One of the criticisms of the astronauts in the mood landing program was that we quit just as we were getting good at it. Right now we're not even working at developing long-duration space missions. We're not going to solve the problems until we start putting experiments and people up there to start working the bugs out.

Comment He's right but Mars isn't far enough (Score 1) 549

He's right that we need to get populations of humans off this rock if the species is going to survive. Mars might be a good first step, but we need to think about more distance, Mars is too close. The gamma ray burst that kills off life on earth would just as easily kill everyone on Mars. If the problem was a wandering neutron star it's going to savage everything in its path.

We need to think about sending generational ships into space. Maybe we can't do it right now, but we should be working toward that goal. Perhaps Musk is thinking that generational ships are too big of a step with current technology and that we need to get comfortable spending longer times in space before aiming higher.

Comment Re:Should we? (Score 1) 267

I will never understand the quasi-religious fervor some people have about space.

If we, as a species, don't get off the earth, and fairly soon in terms of our evolutionary history, we're going to die. That's a fact. If it's not a gamma ray burst, a meteor or comet fragment the size of Texas, or a wandering neutron star, something is going to come along and kill everything on this planet, including us.

What I will never understand is short-sighted people who only care if the planet lasts long enough for them to get theirs and piss on future generations.

Comment Re:That's not what she's saying (Score 4, Insightful) 356

just that they never collapse further than the state that gravity can overcome the speed of light.

It sounds like a new term like "black star" rather than "black hole" might be in order.
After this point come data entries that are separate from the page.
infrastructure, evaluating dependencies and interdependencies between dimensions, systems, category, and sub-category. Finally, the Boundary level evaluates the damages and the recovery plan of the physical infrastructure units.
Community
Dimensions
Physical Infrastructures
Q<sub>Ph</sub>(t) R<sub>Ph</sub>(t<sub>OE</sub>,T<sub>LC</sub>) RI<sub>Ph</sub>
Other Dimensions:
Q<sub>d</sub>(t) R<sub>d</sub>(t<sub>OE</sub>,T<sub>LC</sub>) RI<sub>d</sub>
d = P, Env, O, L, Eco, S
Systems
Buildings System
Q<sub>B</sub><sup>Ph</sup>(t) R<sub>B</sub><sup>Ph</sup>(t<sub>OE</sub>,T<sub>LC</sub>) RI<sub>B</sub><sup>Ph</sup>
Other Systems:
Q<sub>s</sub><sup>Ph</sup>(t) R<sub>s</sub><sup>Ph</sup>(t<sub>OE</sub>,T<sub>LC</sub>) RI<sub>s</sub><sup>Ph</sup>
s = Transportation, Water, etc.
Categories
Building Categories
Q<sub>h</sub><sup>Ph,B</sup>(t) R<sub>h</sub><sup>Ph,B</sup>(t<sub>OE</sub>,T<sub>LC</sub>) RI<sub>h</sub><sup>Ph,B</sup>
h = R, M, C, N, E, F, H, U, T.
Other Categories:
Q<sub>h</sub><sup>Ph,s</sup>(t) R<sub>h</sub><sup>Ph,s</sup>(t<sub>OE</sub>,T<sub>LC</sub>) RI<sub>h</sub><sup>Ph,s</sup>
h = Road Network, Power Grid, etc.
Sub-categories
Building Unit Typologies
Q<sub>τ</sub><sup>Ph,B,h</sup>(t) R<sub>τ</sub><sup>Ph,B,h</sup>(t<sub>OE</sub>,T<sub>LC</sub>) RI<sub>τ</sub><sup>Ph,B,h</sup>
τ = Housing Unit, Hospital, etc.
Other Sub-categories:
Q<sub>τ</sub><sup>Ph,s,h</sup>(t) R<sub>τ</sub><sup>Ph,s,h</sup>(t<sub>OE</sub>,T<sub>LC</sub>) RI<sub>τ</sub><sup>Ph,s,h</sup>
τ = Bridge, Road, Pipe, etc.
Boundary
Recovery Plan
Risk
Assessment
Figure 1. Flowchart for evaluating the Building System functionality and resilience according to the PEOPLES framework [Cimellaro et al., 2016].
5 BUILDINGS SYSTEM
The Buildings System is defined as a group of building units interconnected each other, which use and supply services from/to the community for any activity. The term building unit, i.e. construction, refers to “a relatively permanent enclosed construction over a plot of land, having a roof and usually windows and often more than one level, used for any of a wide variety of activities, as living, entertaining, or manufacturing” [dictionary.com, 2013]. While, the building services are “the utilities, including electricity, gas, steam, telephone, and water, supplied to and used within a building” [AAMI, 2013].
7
Because the stars at the center of our universe are orbiting around something really heavy that doesn't emit any visible light.
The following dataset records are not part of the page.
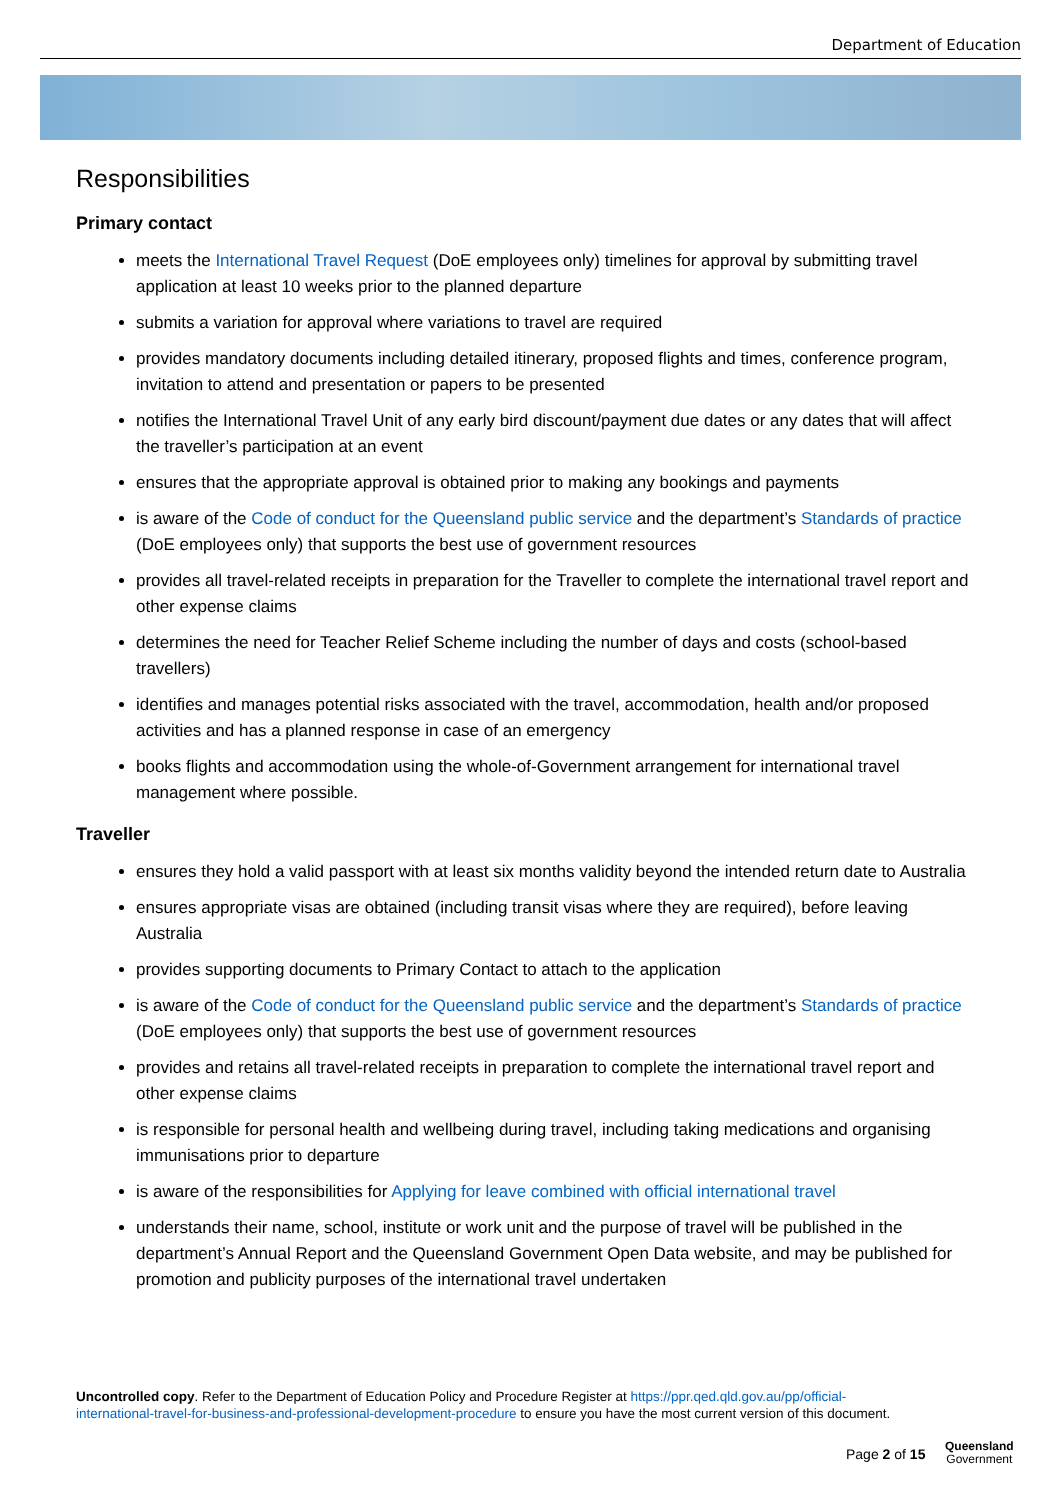Department of Education
Responsibilities
Primary contact
meets the International Travel Request (DoE employees only) timelines for approval by submitting travel application at least 10 weeks prior to the planned departure
submits a variation for approval where variations to travel are required
provides mandatory documents including detailed itinerary, proposed flights and times, conference program, invitation to attend and presentation or papers to be presented
notifies the International Travel Unit of any early bird discount/payment due dates or any dates that will affect the traveller’s participation at an event
ensures that the appropriate approval is obtained prior to making any bookings and payments
is aware of the Code of conduct for the Queensland public service and the department’s Standards of practice (DoE employees only) that supports the best use of government resources
provides all travel-related receipts in preparation for the Traveller to complete the international travel report and other expense claims
determines the need for Teacher Relief Scheme including the number of days and costs (school-based travellers)
identifies and manages potential risks associated with the travel, accommodation, health and/or proposed activities and has a planned response in case of an emergency
books flights and accommodation using the whole-of-Government arrangement for international travel management where possible.
Traveller
ensures they hold a valid passport with at least six months validity beyond the intended return date to Australia
ensures appropriate visas are obtained (including transit visas where they are required), before leaving Australia
provides supporting documents to Primary Contact to attach to the application
is aware of the Code of conduct for the Queensland public service and the department’s Standards of practice (DoE employees only) that supports the best use of government resources
provides and retains all travel-related receipts in preparation to complete the international travel report and other expense claims
is responsible for personal health and wellbeing during travel, including taking medications and organising immunisations prior to departure
is aware of the responsibilities for Applying for leave combined with official international travel
understands their name, school, institute or work unit and the purpose of travel will be published in the department’s Annual Report and the Queensland Government Open Data website, and may be published for promotion and publicity purposes of the international travel undertaken
Uncontrolled copy. Refer to the Department of Education Policy and Procedure Register at https://ppr.qed.qld.gov.au/pp/official-international-travel-for-business-and-professional-development-procedure to ensure you have the most current version of this document.
Page 2 of 15
Queensland
Government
If I'm reading this right there's something really big and heavy there, we just can't see it.

Comment OS less significant (Score 2) 249

I remember when the Redmond faithful used to go on about needing Windows to get "real work" done. My work must not be real because I can do it on Windows, Linux, Mac, Android and iOS. I find myself using my Android tablet more and more for work and all my social media promotions.

The operating system is becoming less relevant every day. People are choosing devices, not operating systems.